Laura Perrins: Many thanks for sharing your thoughts with us, Professor Rodney Stark. Your books take on some pretty concrete orthodoxy that dominates the academic world today. In fact I am surprised you have not been run out of town!
The first myth you thoroughly debunk in your book How the West was Won is the “Dark Ages.” This is idea that the time after the fall of Rome until the Reformation, Medieval Europe was a time of stagnation and darkness. You destroy this claim saying this time was in fact ‘one of the most inventive times in Western history.’ Could you briefly explain?
Professor Rodney Stark: The so-called ‘Dark Ages’ have been dated from the fall of Rome to about the 1400. When Rome fell there were other civilisations as advanced as the West. By 1400, the West was far ahead of everyone else. No one else had eyeglasses, firearms, soap, chimneys, tall sailing ships, stirrups, and hundreds of other crucial inventions . How could this have happened had those centuries been Dark?
LP: As a Christian woman I was fascinated by your exploration of women in the early church – Chapter 7 of the Triumph of Christianity. Why was the early church so appealing to women? Some say it was an oppressive patriarchy?
RS: The church was especially appealing to women because Christian norms made them much better off than were pagan women. They married at 18 or so, not 12 or even younger. Since infanticide was prohibited, no one did away with female infants unlike the Pagans who often ‘exposed’ female infants. Husbands were not supposed to commit adultery or to divorce their wives. Non-Christian women had quite high mortality rates because they often were forced to have abortions in an era before antibiotics or even awareness of germs. Christians banned abortions.
LP: The other stand out argument you make is that the Crusades were not an extension of Western colonisation, but justified. You explore this fully in God’s Battalions: The Case for the Crusades. This is a bold claim?
RS: Truth is that for many centuries Islam attempted to colonise Europe—the Battle of Tours (732), when a huge Muslim army was defeated by an army of Franks, did not occur near Damascus, but 120 miles south of Paris!
The First Crusade was organised in response to a plea from the Emperor of Byzantium that Muslims were threatening to attack Constantinople and Europeans also were very concerned by recent attacks on pilgrims to the Holy Land. The knights went for religious reasons in response to these Muslim threats and there was nothing material to be gained in the east that could have offset the expenses of going on a crusade.
LP: Now tell me, how was the West won?

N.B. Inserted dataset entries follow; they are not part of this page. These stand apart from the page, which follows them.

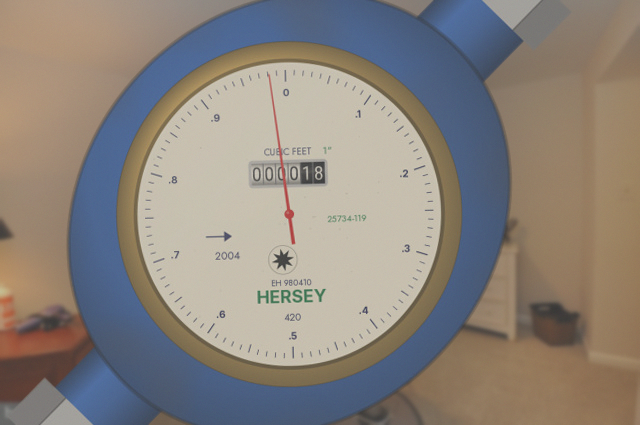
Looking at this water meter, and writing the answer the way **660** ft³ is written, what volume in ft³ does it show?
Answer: **17.98** ft³
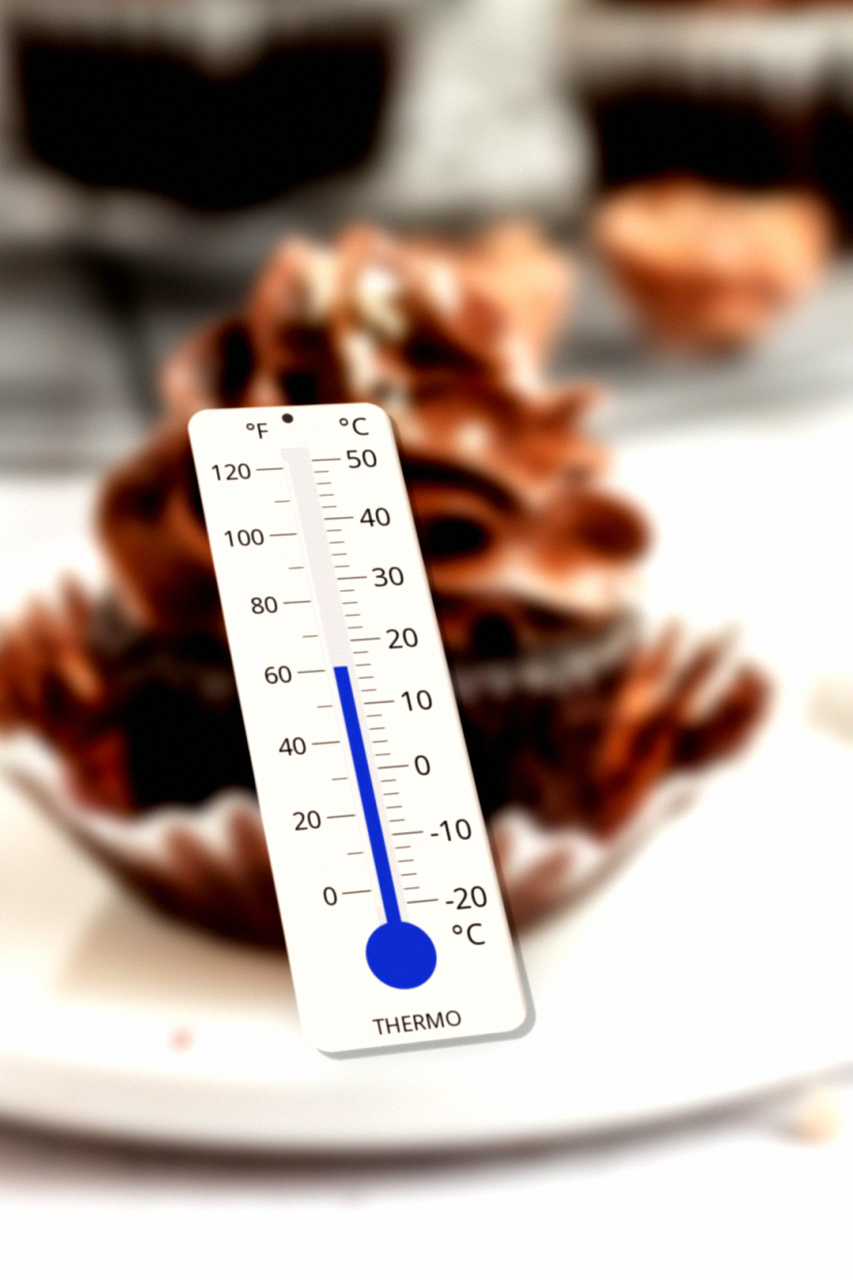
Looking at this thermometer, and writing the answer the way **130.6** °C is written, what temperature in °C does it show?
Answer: **16** °C
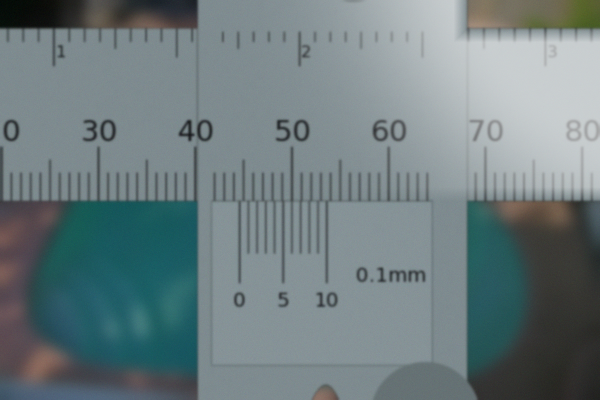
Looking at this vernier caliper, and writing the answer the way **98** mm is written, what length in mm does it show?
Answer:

Surely, scientific progress was made in the West despite Christianity not because of it?
RS: Science arose only in the West because only the West had an image of God that made science seem possible. Only the Jews and Christians conceived of a rational, creator God and therefore believed that the universe was constructed according to rational rules than could be discovered. And they were correct—knowledge of such rules has been forthcoming. This is not a controversial claim.